## [Excerpted data]

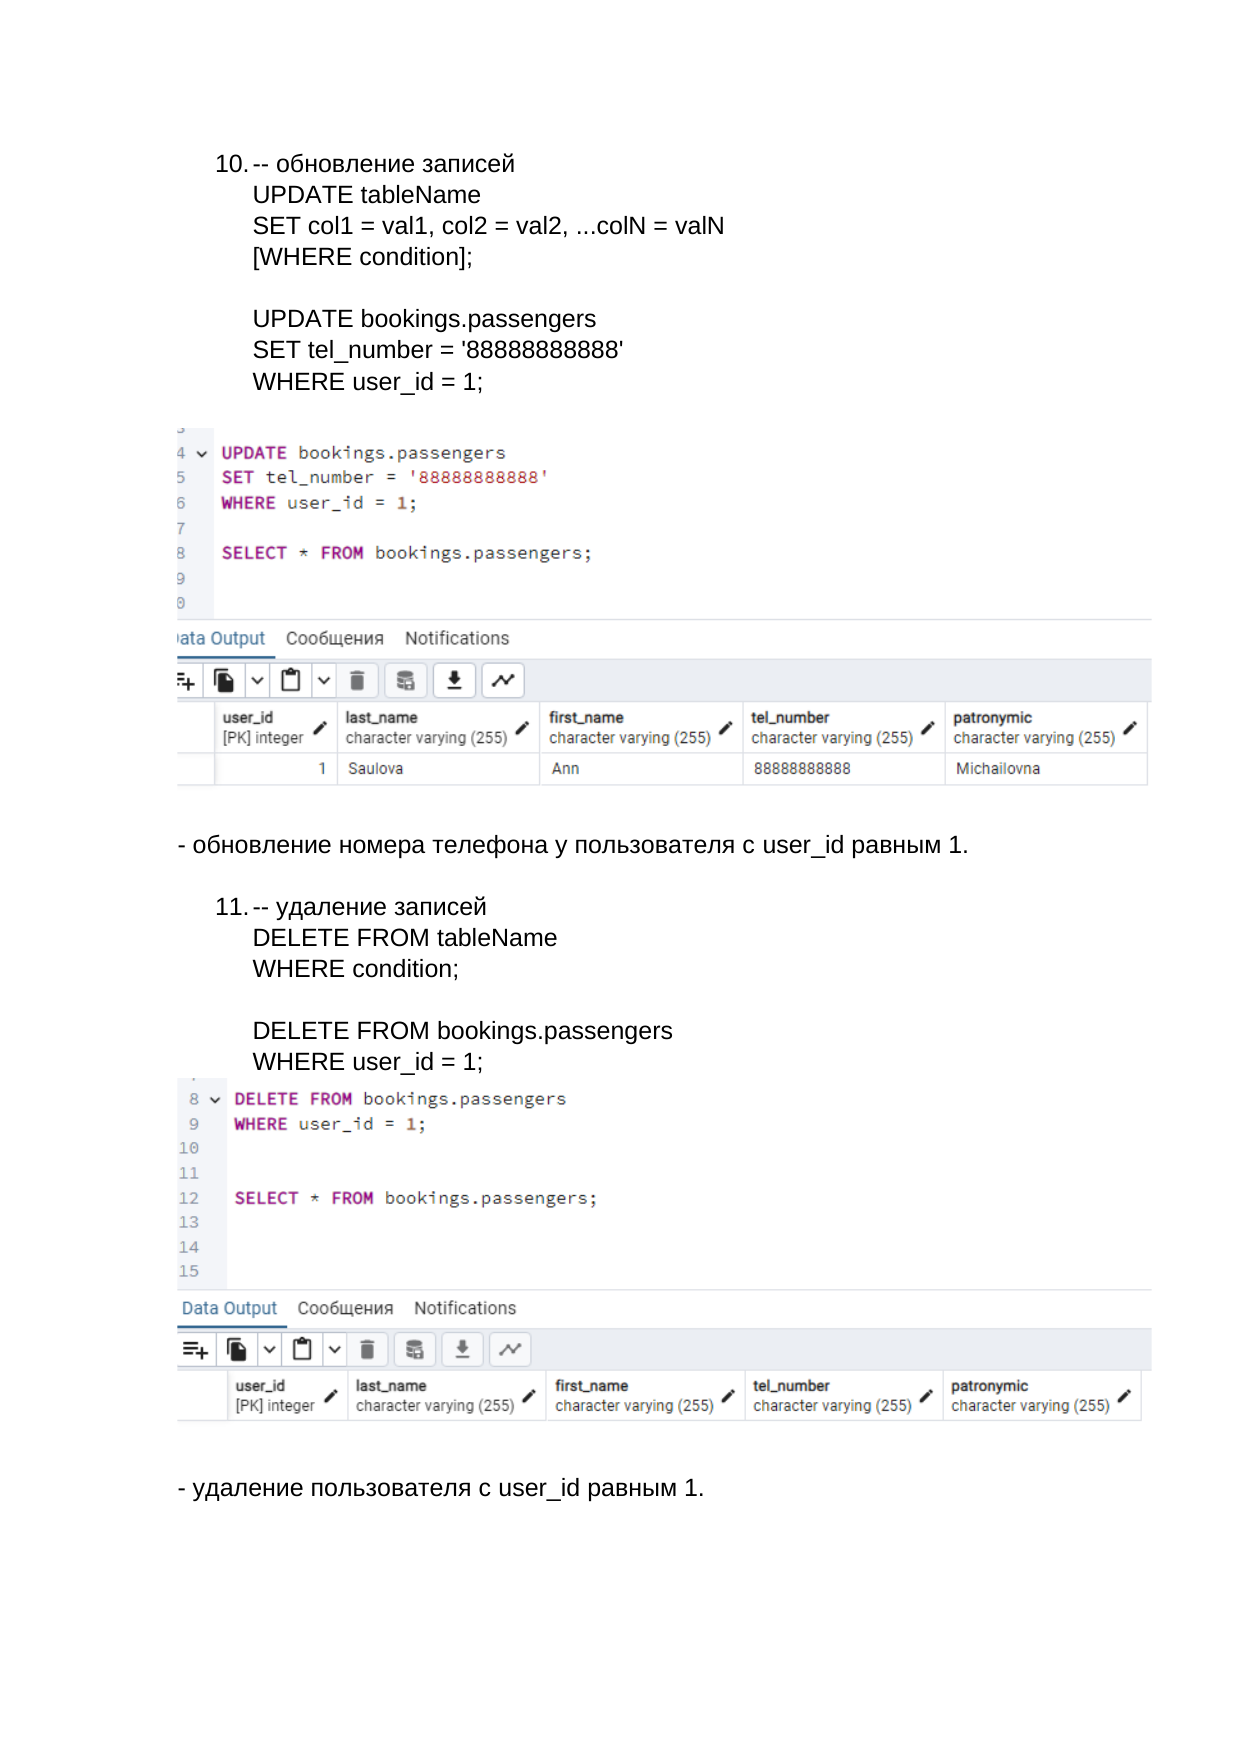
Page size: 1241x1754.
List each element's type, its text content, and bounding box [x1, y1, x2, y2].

list WHERE condition; [252, 954, 1152, 983]
picture [177, 428, 1152, 828]
list [WHERE condition]; [252, 242, 1152, 271]
list - обновление номера телефона у пользователя с user_id равным 1. [177, 830, 1152, 858]
picture [177, 1078, 1152, 1440]
list - удаление пользователя с user_id равным 1. [177, 1473, 1152, 1502]
list WHERE user_id = 1; [252, 1047, 1152, 1076]
list DELETE FROM bookings.passengers [252, 1016, 1152, 1045]
list -- обновление записей [215, 149, 1152, 178]
list UPDATE tableName [252, 180, 1152, 209]
list SET col1 = val1, col2 = val2, ...colN = valN [252, 211, 1152, 240]
list SET tel_number = '88888888888' [252, 335, 1152, 364]
list UPDATE bookings.passengers [252, 304, 1152, 333]
list WHERE user_id = 1; [252, 366, 1152, 395]
list -- удаление записей [215, 892, 1152, 921]
list DELETE FROM tableName [252, 923, 1152, 952]
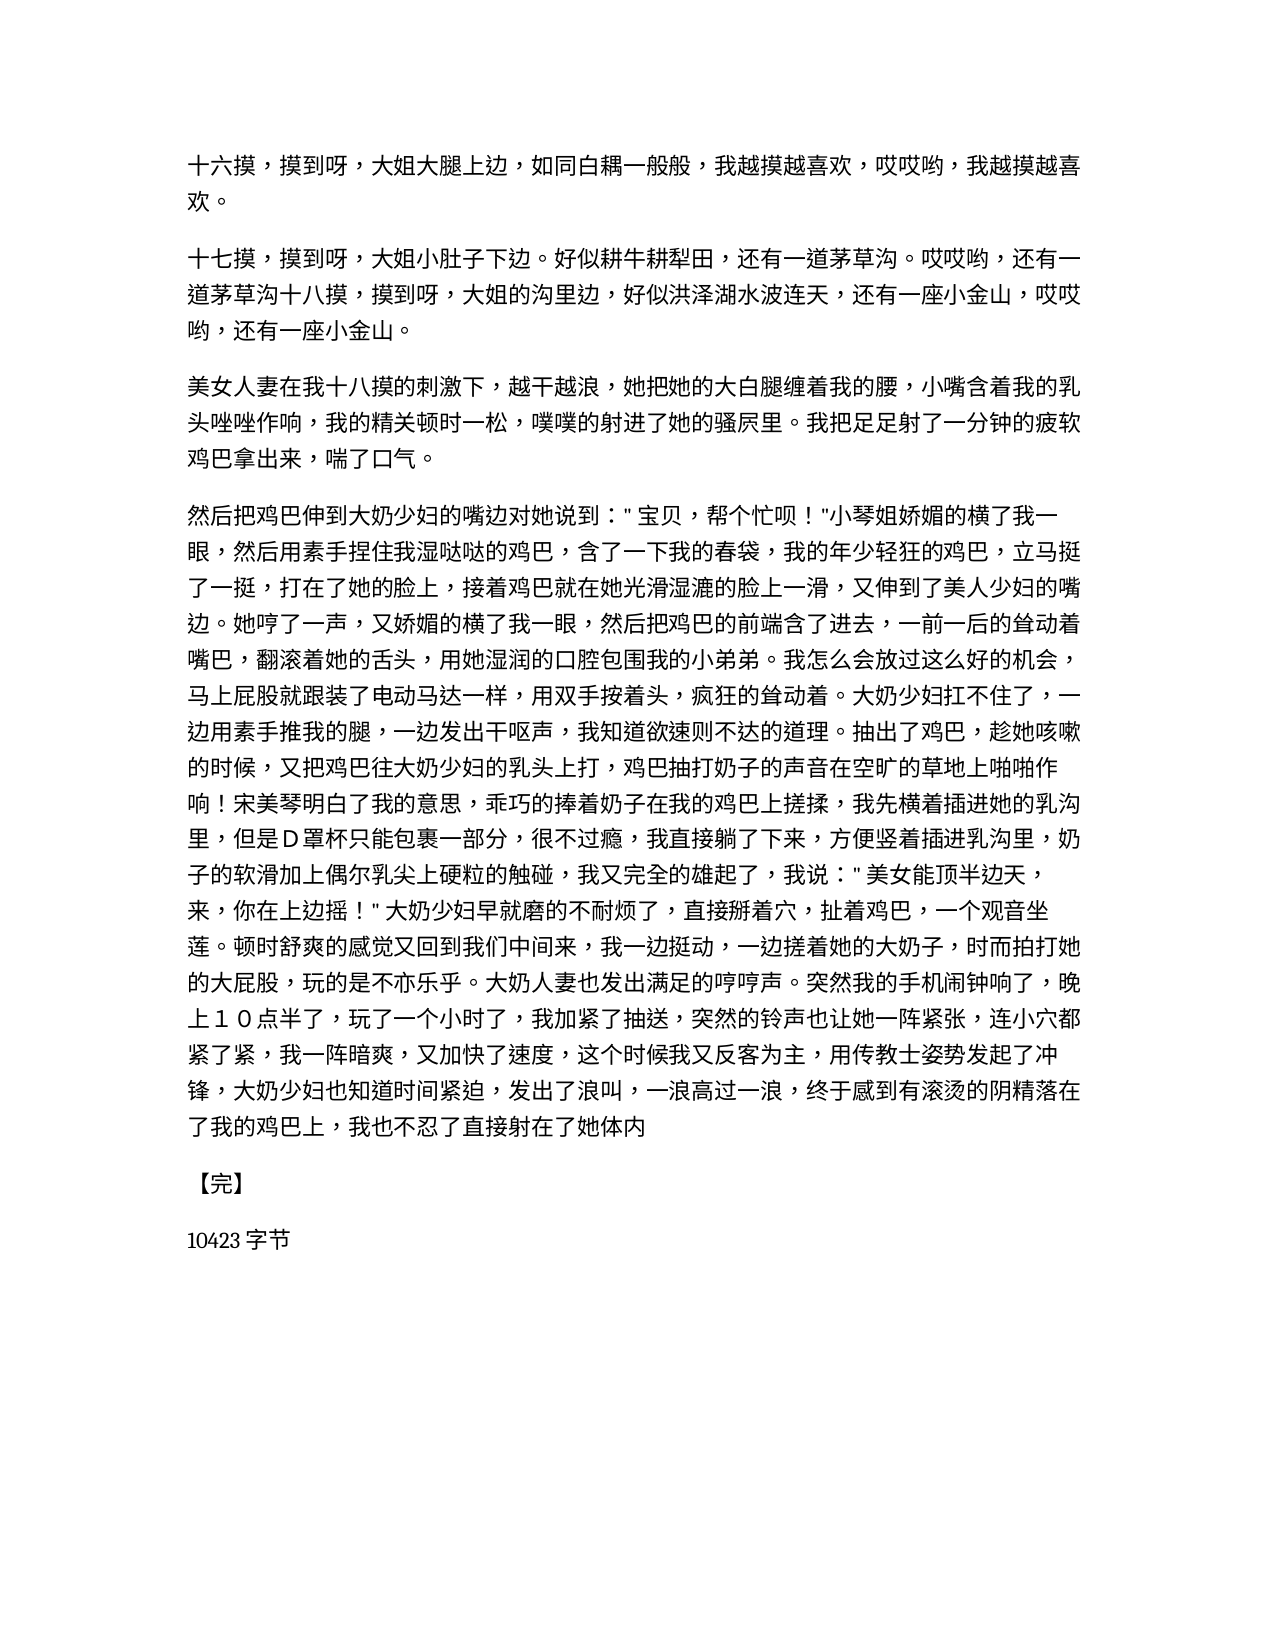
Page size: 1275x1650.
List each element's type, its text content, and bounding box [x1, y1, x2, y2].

## [What to do]
The entries above need an exact copy without their pictures.

## [Worked solution]
Page size: 1241x1754.
List each element's type, its text content, and bounding box [x1, y1, x2, y2].

list WHERE condition; [252, 954, 1152, 983]
picture [177, 428, 1152, 828]
list [WHERE condition]; [252, 242, 1152, 271]
list - обновление номера телефона у пользователя с user_id равным 1. [177, 830, 1152, 858]
picture [177, 1078, 1152, 1440]
list - удаление пользователя с user_id равным 1. [177, 1473, 1152, 1502]
list WHERE user_id = 1; [252, 1047, 1152, 1076]
list DELETE FROM bookings.passengers [252, 1016, 1152, 1045]
list -- обновление записей [215, 149, 1152, 178]
list UPDATE tableName [252, 180, 1152, 209]
list SET col1 = val1, col2 = val2, ...colN = valN [252, 211, 1152, 240]
list SET tel_number = '88888888888' [252, 335, 1152, 364]
list UPDATE bookings.passengers [252, 304, 1152, 333]
list WHERE user_id = 1; [252, 366, 1152, 395]
list -- удаление записей [215, 892, 1152, 921]
list DELETE FROM tableName [252, 923, 1152, 952]
Page size: 1275x1650.
List each element's type, its text content, and bounding box [x1, y1, x2, y2].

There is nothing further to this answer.